可对于家乡的投资建设,陆青筱却从来不吝啬,修学校建医院不惜一掷千金,每年春节还会给村里的老人小孩发放福利。
陆青筱可谓是紫玉村的财神,而陆学文作为紫玉村的老村长,退休两年威望仍然很高,再加上韩月朵考上了名校,更是喜上加喜。
以前过年来家里的亲戚不在少数,但今年尤其多,亲戚朋友们谁不想来蹭蹭运气,初一一大早,陆家大门口就跟排队领免费鸡蛋似的,前脚的人还没走,后脚的人就来了,不怎么宽敞的客厅挤得满满当当。
陆青筱和林幽若按惯例给村里的高龄老人拜年,韩月朵不喜欢凑热闹,待在自己的房间里,戴着耳机刷剧,李素芹敲了好几下门,她才听到。
“大姨,有事么?”韩月朵问。
“朵朵,你叔和你姑他们来了,去见见么?”李素芹脸上露出些许为难,“嗐,要是不想见就算了,反正也不熟。”
确实不熟,和陌生人差不多。
那些人在韩月蕾的葬礼上匆匆露过一面,之后的七八年间就没什么联系了,他们也不是紫玉村的,大老远跑过来拜年确实让人意外。
韩月朵不想让李素芹为难,只是表面上应付一下,忍忍就过去了。
客厅里坐着一男一女,男人五十出头,穿着时髦的皮衣,女人六十左右,满面红光,在紫红色羽绒服的映衬下显得很富态,大概为了显年轻,头发又染又烫,效果却适得其反。
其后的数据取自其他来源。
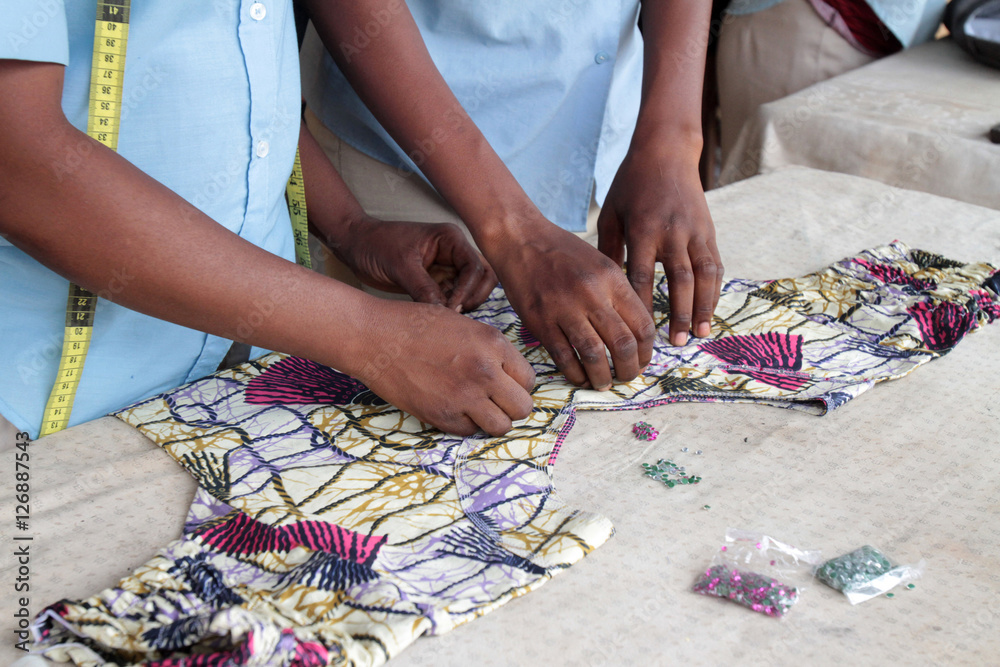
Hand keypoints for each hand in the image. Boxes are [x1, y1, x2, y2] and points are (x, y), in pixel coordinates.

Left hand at [327, 215, 496, 311]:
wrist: (356, 246)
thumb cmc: (376, 245)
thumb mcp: (401, 266)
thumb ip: (424, 288)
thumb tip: (445, 314)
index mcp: (450, 239)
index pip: (475, 267)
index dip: (468, 289)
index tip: (452, 308)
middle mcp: (454, 252)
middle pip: (483, 278)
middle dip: (474, 297)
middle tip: (455, 314)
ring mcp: (447, 267)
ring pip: (471, 290)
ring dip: (464, 304)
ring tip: (445, 317)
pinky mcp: (437, 282)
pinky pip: (454, 297)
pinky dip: (450, 309)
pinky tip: (437, 318)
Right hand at [355, 300, 534, 435]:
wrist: (374, 337)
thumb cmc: (415, 325)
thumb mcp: (464, 324)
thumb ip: (490, 349)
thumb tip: (508, 374)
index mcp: (493, 344)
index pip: (529, 380)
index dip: (518, 383)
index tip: (505, 382)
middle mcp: (485, 372)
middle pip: (523, 407)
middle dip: (511, 405)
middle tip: (495, 399)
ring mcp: (464, 397)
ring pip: (501, 427)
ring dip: (492, 419)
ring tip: (477, 407)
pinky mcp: (442, 416)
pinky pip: (470, 432)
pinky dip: (465, 424)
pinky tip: (452, 407)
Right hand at [488, 224, 654, 390]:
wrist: (520, 239)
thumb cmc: (562, 252)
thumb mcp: (600, 264)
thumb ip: (618, 295)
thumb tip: (635, 333)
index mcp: (612, 279)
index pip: (642, 325)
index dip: (646, 351)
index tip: (641, 361)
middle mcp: (591, 294)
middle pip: (623, 344)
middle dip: (629, 370)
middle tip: (625, 377)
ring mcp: (564, 308)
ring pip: (594, 355)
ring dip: (602, 377)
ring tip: (603, 383)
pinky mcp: (540, 321)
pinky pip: (563, 357)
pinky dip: (575, 373)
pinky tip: (580, 377)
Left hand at [597, 149, 723, 345]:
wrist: (666, 152)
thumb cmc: (630, 184)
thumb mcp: (612, 213)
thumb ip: (609, 250)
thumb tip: (604, 289)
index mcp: (643, 229)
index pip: (643, 275)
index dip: (643, 304)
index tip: (639, 330)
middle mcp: (672, 232)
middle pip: (679, 280)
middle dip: (679, 313)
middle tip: (676, 344)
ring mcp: (695, 231)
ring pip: (704, 275)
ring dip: (703, 307)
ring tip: (699, 334)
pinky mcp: (709, 230)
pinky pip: (715, 265)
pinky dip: (714, 290)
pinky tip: (710, 311)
“大姑,二叔,过年好。”韩月朵对眼前两位陌生的亲戚,露出尴尬而不是礼貌的微笑。
女人热情地寒暄起来,“哟,这是朵朵吧,你小时候我还抱过你呢,转眼都长这么大了。”
男人点了点头,似乎对韩月朵疏离的态度有些不满,转身对李素芹道:“她姨,孩子跟俺们都不亲了,都是堂亲,生疏了可不好。”
李素芹半是玩笑半是责怪地说:“谁让你们总不来走动,朵朵都快不认识你们了。”
韩月朵在陆学文身旁坐下,对她而言,即使是没有血缘的姨父,也要比所谓堂亲的二叔和大姑亲上百倍。
大姑道:“朵朵这孩子出落得多水灵啊,又考上了名牌大学,你们二老可真有福气,闺女,外甥女,一个比一个争气,不像我们家那个笨小子,连个三本也没考上。”
二叔接着说:“前阵子我还说呢,修族谱的时候把朵朵加上,我们老韩家总算出了个有出息的孩子。唉,可怜我那大哥大嫂去得早,朵朵她姐也是,命不好啊。”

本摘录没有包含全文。